Q fever, caused by Coxiella burnetii, remains a neglected zoonosis in Kazakhstan, with limited epidemiological data available. This study assessed the occurrence, spatial distribution, and risk factors of Q fever nationwide.

Results

Between 2019 and 2024, 1,314 cattle and 1,689 small ruminants were sampled from 115 to 149 villages/cities, respectively, and 3,073 ticks were collected from 39 districts across Kazakhstan. Blood serum samples were screened for anti-C. burnetii antibodies by ELISA, while DNA from sheep milk and ticks was analyzed by qPCR, followed by partial sequencing of the 16 S rRNA and IS1111 genes. Multiple spacer sequence typing was performed on selected C. burnetii - positive samples. Risk factors were evaluated in a GEE model, and spatial risk maps were generated via inverse distance weighting interpolation.

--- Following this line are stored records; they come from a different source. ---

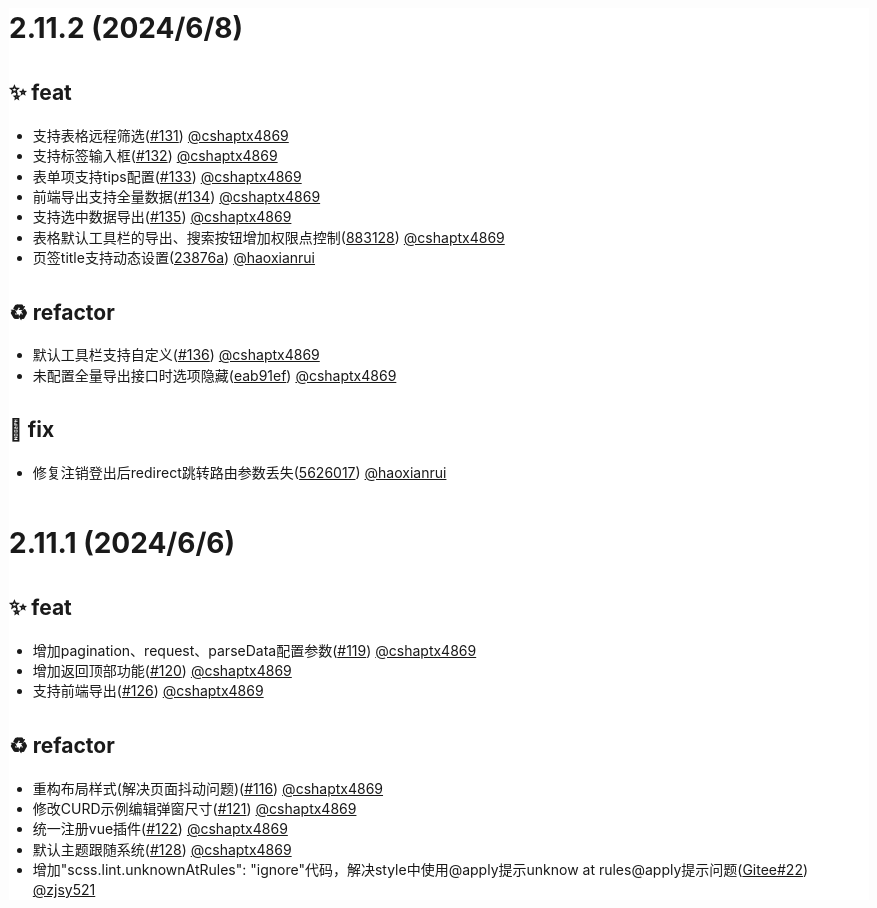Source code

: # 2.11.2 (2024/6/8)

## ✨ feat

- 支持表格远程筛选([#131](https://github.com/youlaitech/vue3-element-admin/pull/131)) [@cshaptx4869](https://github.com/cshaptx4869) 
- 支持标签输入框([#132](https://github.com/youlaitech/vue3-element-admin/pull/132)) [@cshaptx4869](https://github.com/cshaptx4869)
- 表单项支持tips配置([#133](https://github.com/youlaitech/vue3-element-admin/pull/133)) [@cshaptx4869](https://github.com/cshaptx4869) 
- 前端导出支持全量数据([#134](https://github.com/youlaitech/vue3-element-admin/pull/134)) [@cshaptx4869](https://github.com/cshaptx4869) 
- 支持选中数据导出([#135](https://github.com/youlaitech/vue3-element-admin/pull/135)) [@cshaptx4869](https://github.com/cshaptx4869) 
- 表格默认工具栏的导出、搜索按钮增加权限点控制([883128](https://github.com/youlaitech/vue3-element-admin/commit/8831289b655f2cc086ecdababaa89f8d8a087c42)) [@cshaptx4869](https://github.com/cshaptx4869) 
- 页签title支持动态设置([23876a](https://github.com/youlaitech/vue3-element-admin/commit/23876aa396143bf77cb5c86af8d6023d9ff6555a)) [@haoxianrui](https://github.com/haoxianrui) 

## ♻️ refactor
- 默认工具栏支持自定义([#136](https://github.com/youlaitech/vue3-element-admin/pull/136)) [@cshaptx4869](https://github.com/cshaptx4869)
-  未配置全量导出接口时选项隐藏([eab91ef](https://github.com/youlaitech/vue3-element-admin/commit/eab91effd6a01d5a3d9257249c8d06aa252b3bf8)) [@cshaptx4869](https://github.com/cshaptx4869)

## 🐛 fix
- 修复注销登出后redirect跳转路由参数丢失([5626017](https://github.com/youlaitech/vue3-element-admin/commit/562601736731afd20bb1a5140d856f6515720159)) [@haoxianrui](https://github.com/haoxianrui)

# 2.11.1 (2024/6/6)

## ✨ feat

- 增加pagination、request、parseData配置参数([#119](https://github.com/youlaitech/vue3-element-admin/pull/119)) [@cshaptx4869](https://github.com/cshaptx4869) 
- 增加返回顶部功能([#120](https://github.com/youlaitech/vue3-element-admin/pull/120)) [@cshaptx4869](https://github.com/cshaptx4869)
- 支持前端导出([#126](https://github.com/youlaitech/vue3-element-admin/pull/126)) [@cshaptx4869](https://github.com/cshaptx4869) 

## ♻️ refactor
- 重构布局样式(解决页面抖动问题)([#116](https://github.com/youlaitech/vue3-element-admin/pull/116)) [@cshaptx4869](https://github.com/cshaptx4869)
- 修改CURD示例编辑弹窗尺寸([#121](https://github.com/youlaitech/vue3-element-admin/pull/121)) [@cshaptx4869](https://github.com/cshaptx4869)
- 统一注册vue插件([#122](https://github.com/youlaitech/vue3-element-admin/pull/122)) [@cshaptx4869](https://github.com/cshaptx4869)
- 默认主题跟随系统([#128](https://github.com/youlaitech/vue3-element-admin/pull/128)) [@cshaptx4869](https://github.com/cshaptx4869)
- 增加"scss.lint.unknownAtRules": "ignore"代码，解决style中使用@apply提示unknow at rules@apply提示问题([Gitee#22](https://gitee.com/youlaiorg/vue3-element-admin/pulls/22))  [@zjsy521](https://gitee.com/zjsy521)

The apparent individual seroprevalence was significantly higher in small ruminants (30.6%; 95% CI: 28.4 - 32.9) than in cattle (6.6%; 95% CI: 5.3 - 8.1; p < 0.0001). Herd-level prevalence was 12.9% (95% CI: 8.4 – 17.6) in cattle and 60.2% (95% CI: 52.5 - 67.6; p < 0.0001) in small ruminants. Pavlodar oblast exhibited the highest individual and herd-level seroprevalence in both species, whereas low seroprevalence (≤ 11%) was observed in Atyrau, Mangystau, East Kazakhstan, and North Kazakhstan oblasts. Herd size was identified as a significant risk factor in both cattle and small ruminants. Coxiella burnetii DNA was detected in three of 77 (4%; 95% CI: 0.8 - 10.9) tested sheep milk samples. Overall, 7.6% of ticks (234/3,073; 95% CI: 6.7 - 8.6) tested positive for Coxiella spp., primarily H. scupense and D. niveus, likely including non-pathogenic endosymbionts. Thirteen samples were successfully sequenced and showed 99.7%-100% nucleotide identity in the IS1111 gene with reference C. burnetii isolates. The allele profile identified in the present study for the loci Cox2 - Cox5 - Cox18 was 3-8-15.

Conclusion

Q fever should be regarded as a potentially underrecognized and underreported infection in Kazakhstan. The exceptionally high prevalence observed in Pavlodar oblast in small ruminants and cattle underscores the urgent need to initiate monitoring of Q fever in the human population.